◆ **The problem**: Render the stretch from the line containing "Does the chart have visible grid lines?" through the line containing "max (Trade Qty scaled)" as a Markdown table with the columns Number and Entry, skipping blank lines and leaving out the pictures.

◆ **Extracted entries**:
::::::::

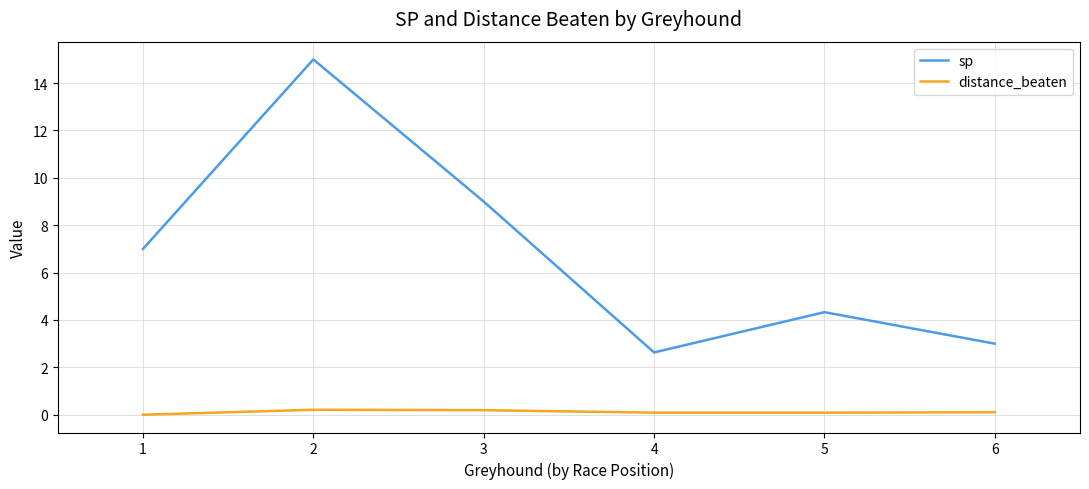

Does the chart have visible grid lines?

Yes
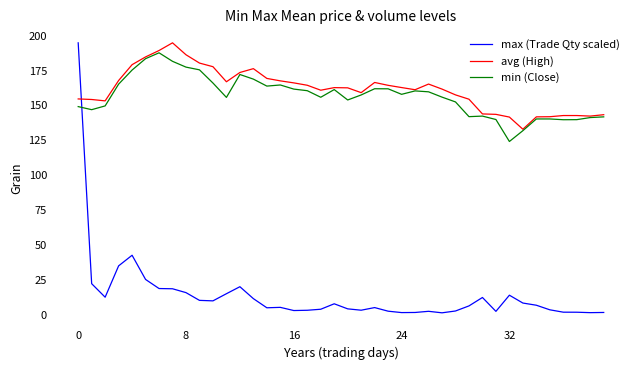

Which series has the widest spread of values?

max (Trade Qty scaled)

::::::::

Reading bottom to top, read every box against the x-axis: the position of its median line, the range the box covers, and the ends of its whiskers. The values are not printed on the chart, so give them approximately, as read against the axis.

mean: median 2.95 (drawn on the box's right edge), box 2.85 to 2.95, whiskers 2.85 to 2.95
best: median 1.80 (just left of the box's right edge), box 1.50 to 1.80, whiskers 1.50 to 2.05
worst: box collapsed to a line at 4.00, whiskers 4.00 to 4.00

::::::::

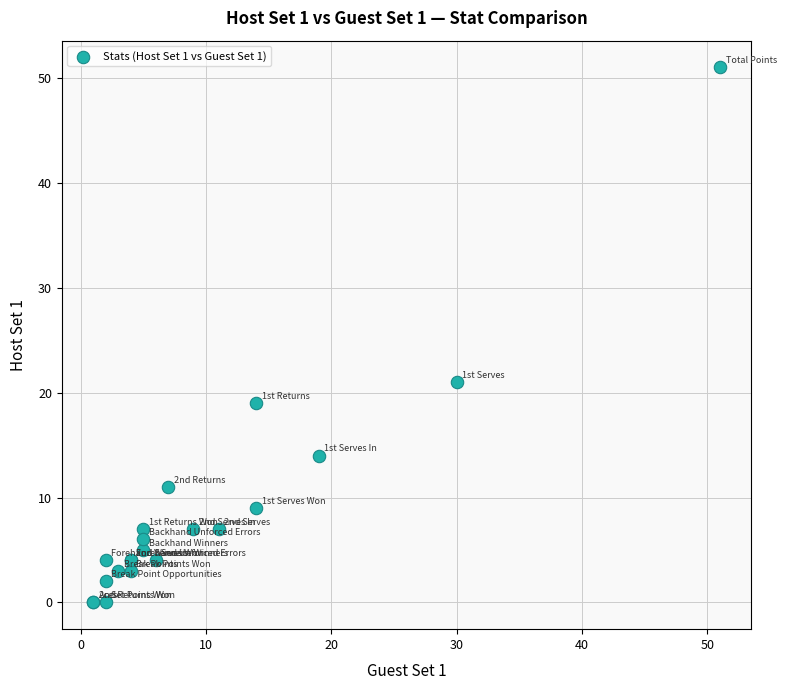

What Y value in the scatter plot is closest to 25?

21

::::::::

◆ **Answer**:
| Number | Entry |
|---|---|
| 1 | Does the chart have visible grid lines? |
| 2 | Yes |
| 3 | Which series has the widest spread of values? |
| 4 | max (Trade Qty scaled) |